Chapter 1
He opened his eyes and quickly closed them against brilliant light that fell through scattered forms in front of him.
What sort of madness is this? He essayed another look, his eyes narrowed against the brightness.
They were still there. Tall plants, thick-stemmed with branches covered with green-toned foliage. And through this foliage a blazing inferno burned, lighting everything close to the shadows that enfolded him.
He shuddered. He had expected the worst and it seemed he’d been rewarded with it. Opening his eyes further he found that he was in some sort of stone crevasse that kept the light from reaching his body.
His body. He looked down the length of it before scrunching his eyes against the sight. It was pale, a strange shade that he could not describe adequately in his mind. And unclothed. But that was to be expected. He lifted a limb and peered at it. Five digits, the tips covered in some sort of scale, faced him. Dexterous digits he discovered as he moved them, but more of them than he thought there should be. Looking down his body he found the lower extremities held pedes, for which he was eternally grateful, also with five digits apiece. The digits however were too short to be of much use, he decided.
Pushing himself erect he found he had a muscular torso, not too unlike what an infinitesimal flash of memory, quickly lost, told him he was used to. There were lines of something that felt like bones beneath the flesh. He traced them with one digit, finding they seemed to form a cage of sorts. Pressing one upper extremity to his torso he felt something pulsing slowly. Too slowly. This could not be right, could not be normal. Or perhaps for whatever species he had become, it was the way of things.
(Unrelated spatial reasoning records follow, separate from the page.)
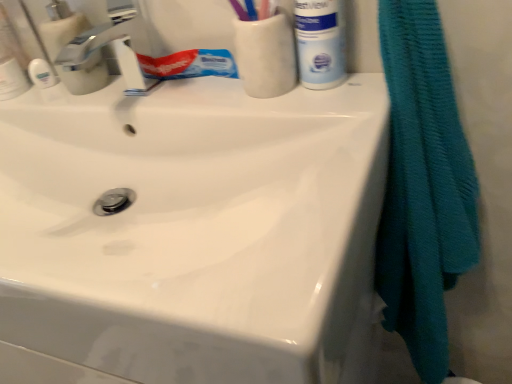
Describe the element at coordinates (320, 43) in the screenshot. The image size is (512, 384). I see `white matte mouthwash at upper right` at that location.

Measure the distance between point (337, 27) and camera.

Point (337, 27) is 20.98 inches away from camera.

What is the approximate height of white matte mouthwash at upper right?

7.12 inches.

At what (x,y) coordinates should I click in order to perform the action: click on white matte mouthwash at upper right. Please return your answer as a coordinate pair (x, y). Looking at the image, I should click on (320, 43).

In the scene shown: What is the approximate width of white matte mouthwash at upper right?

The width of white matte mouthwash at upper right is 2.43 inches.

Identify the location of teal textured towel at right. (423, 187).

The height and width of the screenshot is (384, 512). Describe the element at coordinates (423, 187) in the screenshot. I see `teal textured towel at right` at that location.

Find the location of `white matte mouthwash at upper right`. white matte mouthwash at upper right is located at coordinates (320, 43).

In the image, is teal textured towel at right on the left side or the right side of white matte mouthwash at upper right?

From the image, it's evident that teal textured towel at right is to the right of white matte mouthwash at upper right.

Based on the photo, which object is further away from the camera taking this photo, teal textured towel at right or white matte mouthwash at upper right?

white matte mouthwash at upper right.

Considering the points (472, 251) and (329, 35), which point is behind, point (472, 251) or point (329, 35)?

Point (472, 251)

From the image's perspective, relative to white matte mouthwash at upper right, is teal textured towel at right above or below?

From the image's perspective, teal textured towel at right appears below white matte mouthwash at upper right.

From a real-world perspective, relative to white matte mouthwash at upper right, is teal textured towel at right vertically above or below?

Clearly, from a real-world perspective, teal textured towel at right is below white matte mouthwash at upper right.

Looking at their sizes, would you say teal textured towel at right is wider or thinner than white matte mouthwash at upper right?

teal textured towel at right is wider than white matte mouthwash at upper right.

Which of these two, teal textured towel at right or white matte mouthwash at upper right, stands taller?

teal textured towel at right is taller.

Considering the sizes of teal textured towel at right and white matte mouthwash at upper right in the image, is teal textured towel at right bigger or smaller than white matte mouthwash at upper right?

teal textured towel at right is bigger than white matte mouthwash at upper right.

Is white matte mouthwash at upper right completely or partially inside teal textured towel at right?

No, white matte mouthwash at upper right is not surrounded by teal textured towel at right.

Consider the image. Is teal textured towel at right directly adjacent to white matte mouthwash at upper right?

No, teal textured towel at right is not next to white matte mouthwash at upper right.

Is teal textured towel at right looking in the opposite direction of white matte mouthwash at upper right?

That's not correct — teal textured towel at right is not looking away from white matte mouthwash at upper right.

Locate an element on the screen. bath towel lying in front of the white matte mouthwash at upper right is located at coordinates (423, 187).

Is white matte mouthwash at upper right at the left side of teal textured towel at right?

Correct, you'll find white matte mouthwash at upper right to the left of teal textured towel at right.

Which object is further away from the camera, white matte mouthwash at upper right or teal textured towel at right?

white matte mouthwash at upper right is further from the camera.

Which point is more distant from viewer, (329, 68) or (443, 171)?

The point (329, 68) is farther from the camera.

From the image's perspective, between white matte mouthwash at upper right and teal textured towel at right, which one is located above?

From the image's view, white matte mouthwash at upper right is above.

From a real-world perspective, is white matte mouthwash at upper right physically located above or below teal textured towel at right?

white matte mouthwash at upper right is above teal textured towel at right.

Does white matte mouthwash at upper right have a greater width compared to teal textured towel at right?

In fact, white matte mouthwash at upper right might be narrower than teal textured towel at right.

In terms of height, does white matte mouthwash at upper right look taller or shorter compared to teal textured towel at right?

white matte mouthwash at upper right is shorter than teal textured towel at right.

Considering the sizes of white matte mouthwash at upper right and teal textured towel at right in the image, is white matte mouthwash at upper right bigger or smaller than teal textured towel at right?

Considering their sizes, white matte mouthwash at upper right takes up less space than teal textured towel at right.

Do you think white matte mouthwash at upper right is within teal textured towel at right, or outside of it?

white matte mouthwash at upper right exists outside the volume of teal textured towel at right.

Is white matte mouthwash at upper right in contact with teal textured towel at right?

white matte mouthwash at upper right is not next to teal textured towel at right, and they're not touching.

Is white matte mouthwash at upper right oriented away from teal textured towel at right?

No.

Can you tell me how much white matte mouthwash at upper right and teal textured towel at right differ in facing direction?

He needed to see his whole self. But how? Easing up onto his lower extremities he looked around the crevasse. It was larger than he had suspected, the floor covered with pieces of foliage that crunched, he discovered, as he began to move. Dizzy, he pressed against the wall of the crevasse until he had his balance. This would take some adjusting to.
Once he was comfortable with it, he inched further into the darkened interior of the space that surrounded him. Shadows lengthened ahead of him—caused by the light of what he now understood must be a sun—fading into darkness the deeper into the crevasse he moved. But despite the darkness he was able to see, a fact that puzzled him. His orbs must be very sensitive.
And the odor. The place reeked of death. He stepped cautiously forward again and felt something give beneath his pedal extremity. Something that sent out a fetid aroma, while small pale things wriggled to escape. He bent, picking one of them up between two digits to observe it. Carrion eater. He tossed it away. The shape of the thing he had stepped on was the body of a quadruped, but he knew it was lifeless and had been for a while.
Turning back toward the light, he realized that it was almost gone, inching down beyond the huge plants that stood outside the entrance of the crevasse. Instinctively he knew that it was now safe to explore the area and perhaps determine where he was.